A glass pipette injects fluorescent molecules into a kidney cell (left photo). A few seconds later, the molecules light up revealing new details (right photo). (Image: Bielefeld University)
One of the most well-known methods for studying bacterial, plant, and animal cells is fluorescence microscopy. When using this method, proteins or other structures in a cell are stained with the help of fluorescent probes. These molecules are fluorescent. Light excitation makes them glow, thereby illuminating the labeled structures inside the cell.
'The method works very well on fixed, that is non-living cells,' says Professor Dr. Thomas Huser, head of the Biomolecular Photonics research group. 'However, the problem is that much of what we want to know can be gained only from living cells.'
Dr. Simon Hennig adds: 'Living cells impede the intrusion of most fluorescent probes.' The physicist is working in Huser's research group.
To overcome this resistance when delivering fluorescent probes into the cells, he has developed the method of nanoinjection. He uses a minute hollow glass pipette to deliver the fluorescent molecules to individual cells. The process is controlled by a computer. An instrument specially developed for nanoinjection inserts the pipette into the cell. The tip of this glass capillary is much smaller than that used in usual microinjection.
Moreover, the process prevents the cell from increasing insize, because only the molecules are transferred and not the liquid in the pipette as well. 'The method is so precise that we can even deliver the molecules to the nucleus of a cell,' says Hennig.

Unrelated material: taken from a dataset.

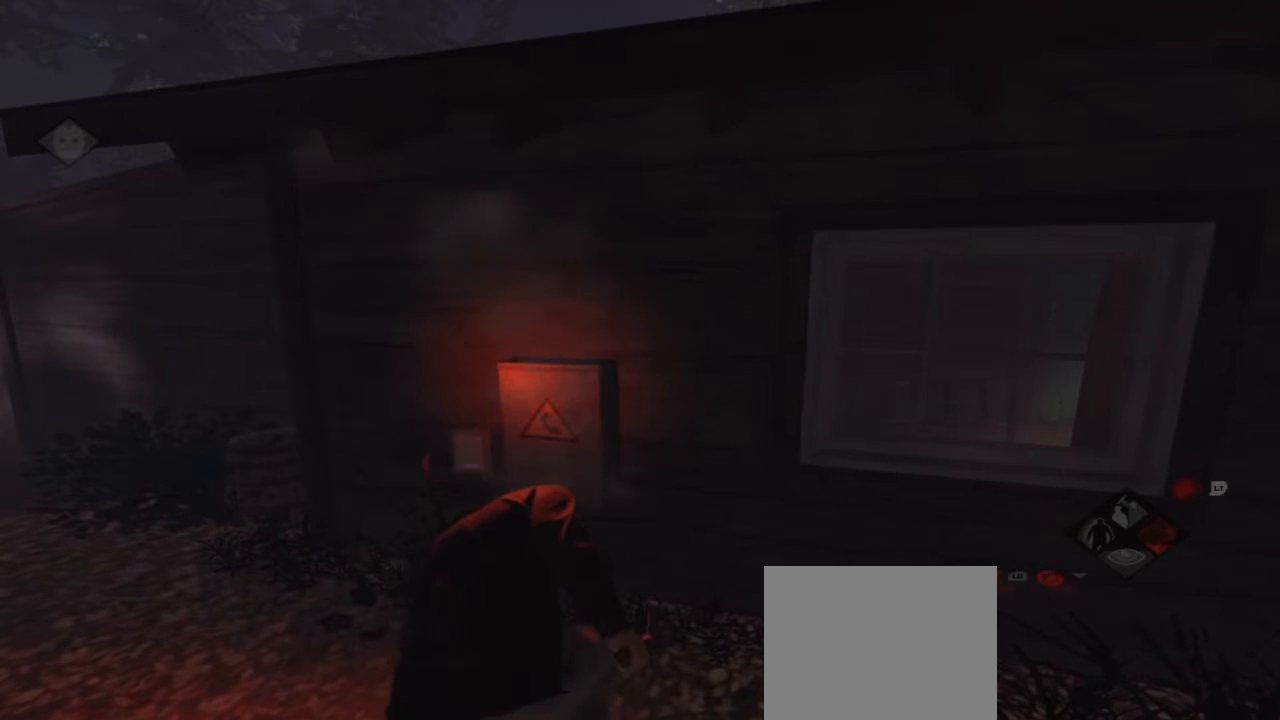
{"buttons": [], "left_stick": "center", "right_stick": "center", "events": []}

The new study confirms that the method can be used to inject many types of probes and that is it very well tolerated by the cells.

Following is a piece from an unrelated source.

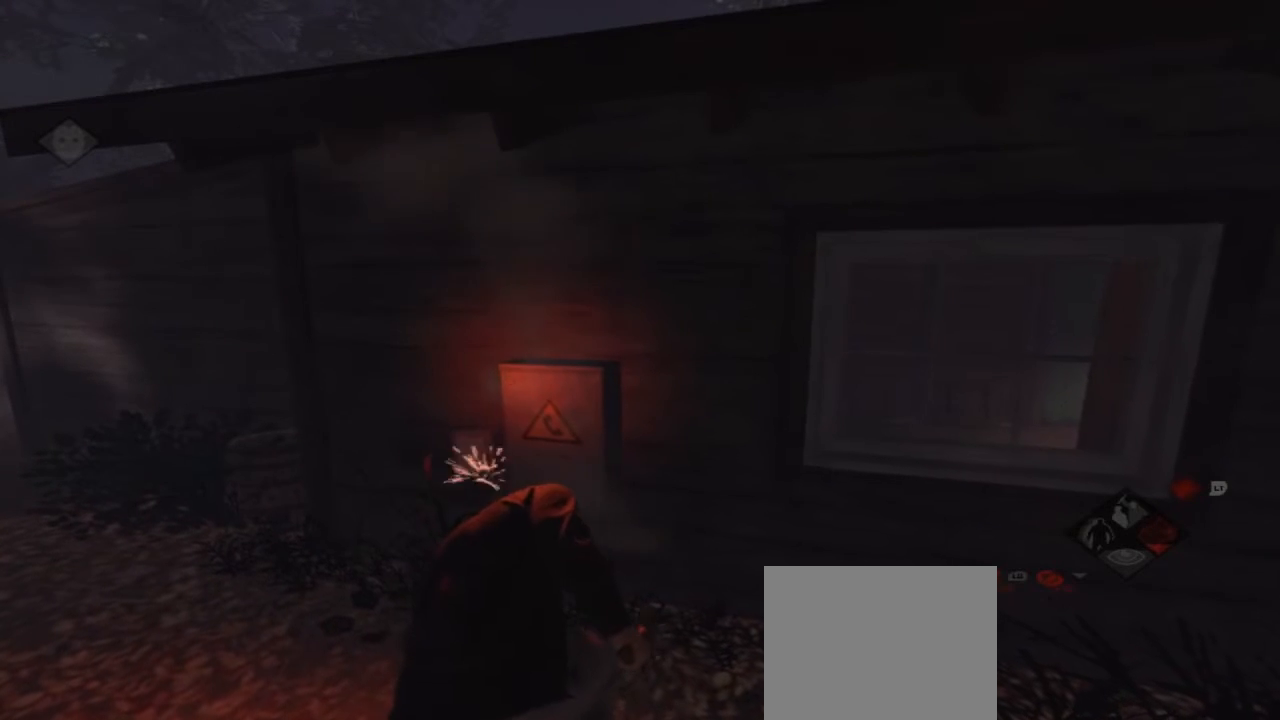
{"buttons": [], "left_stick": "center", "right_stick": "right", "events": [[433, "right_stick", "right"]]}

'This proof was necessary, because previous techniques such as microinjection harm the cells so much that most do not survive the treatment,' says Hennig. His colleague Matthias Simonis tested the nanoinjection method on more than 300 cells and compared the results with those of microinjection.
The main finding was that 92 per cent of the cells survived nanoinjection compared to 40 per cent for microinjection. 'The analyses also confirmed that these treated cells cells proliferated normally,' says Hennig. According to the physicist, proliferation is not just a sign of a healthy cell. It also opens up new possibilities for experiments.
For example, a negative influence of the injection can be ruled out in advance. This allows researchers to study the injected cells without having to take the effect of the injection into account as well. Hennig views nanoinjection as a particularly promising way of studying, for example, how single cells react with each other.